There is an example of MixTape.json, it's location is src/test/resources/mixtape-data.json.
It mainly contains three section:
- Users
- Songs
- PlayList.
- Data example for User
{
"id" : "1",
"name" : "Albin Jaye"
}
- Data example for Song
{
"id" : "33",
"artist": "Drake",
"title": "Nice For What"
}
- Data example for PlayList
{
"id" : "2",
"user_id" : "3",
"song_ids" : ["6", "8", "11"]
}
The changes file is an array of changes. the data structure is very simple.

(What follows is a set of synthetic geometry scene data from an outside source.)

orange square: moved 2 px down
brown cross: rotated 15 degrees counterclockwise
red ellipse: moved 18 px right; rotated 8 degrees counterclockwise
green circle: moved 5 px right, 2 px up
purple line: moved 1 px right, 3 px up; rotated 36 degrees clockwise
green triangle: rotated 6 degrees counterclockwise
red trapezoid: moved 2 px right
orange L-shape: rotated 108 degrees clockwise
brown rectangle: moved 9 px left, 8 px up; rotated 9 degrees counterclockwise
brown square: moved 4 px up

Here is a brief example of change file
[
{
"action" : "add_playlist",
"playlist" : {
"id" : "4",
"user_id" : "3",
"song_ids" : ["6", "7", "13" ]
}
},
{
"action" : "remove_playlist",
"playlist_id" : "1"
},
{
"action" : "add_song",
"song_id" : "8",
"playlist_id": "3"
}
]
- Add a new play list example
{
"action" : "add_playlist",
"playlist" : {
"id" : "4",
"user_id" : "3",
"song_ids" : ["6", "7", "13"]
}
}
- Remove a play list example
{
"action" : "remove_playlist",
"playlist_id" : "1"
}
- Add an existing song to an existing play list example
{
"action" : "add_song",
"song_id" : "8",
"playlist_id": "3"
}
For the large files files, it has two cases:
- Change file is too large
- Mixtape.json file is too large
I will discuss them separately.
From the requirement,
we can see for each change, it has no relationship with the other changes.
So if the changes file is too large, we can has two way to handle it:
- Do a stream parsing instead of paring the whole file. When parsed on change apply it on Mixtape.json right away.
- Split change file into small piece of changes file. Doing a hash on playlist id and put changes into small files based on hash. And one more we can even do a pre calculation to merge the changes applied on the same play list into one.
The data structure for Mixtape.json is very clear, we can think them as a simple key/value data structure. And the project is mainly to modify play lists, user and song are just for references. So when Mixtape.json file grows too large, we can have three ways to solve it:
- Doing stream parse for Mixtape.json and put the record into a database, the database contains three tables, user, song and playlist.Apply the sequenced changes to the database records.
- Doing stream parse, put user and song record into separate temporary files. And generate indexes for user and song, we only use userId and songId to validate the data in changes file. So we can create a simple index which just contains userId and songId. And for play list, if the amount of playlist are too many, we can doing a hash to split the records into small chunks and save them into small files. For each changes we can do operation on these small files. And merge all the files into a big output file once all the changes are applied.
- If count of changes is not very big, we can store all the changes in memory. And we can do steaming parsing for Mixtape.json, for each play list we can find changes related to the play list, apply the changes on the play list and save the play list into output right away.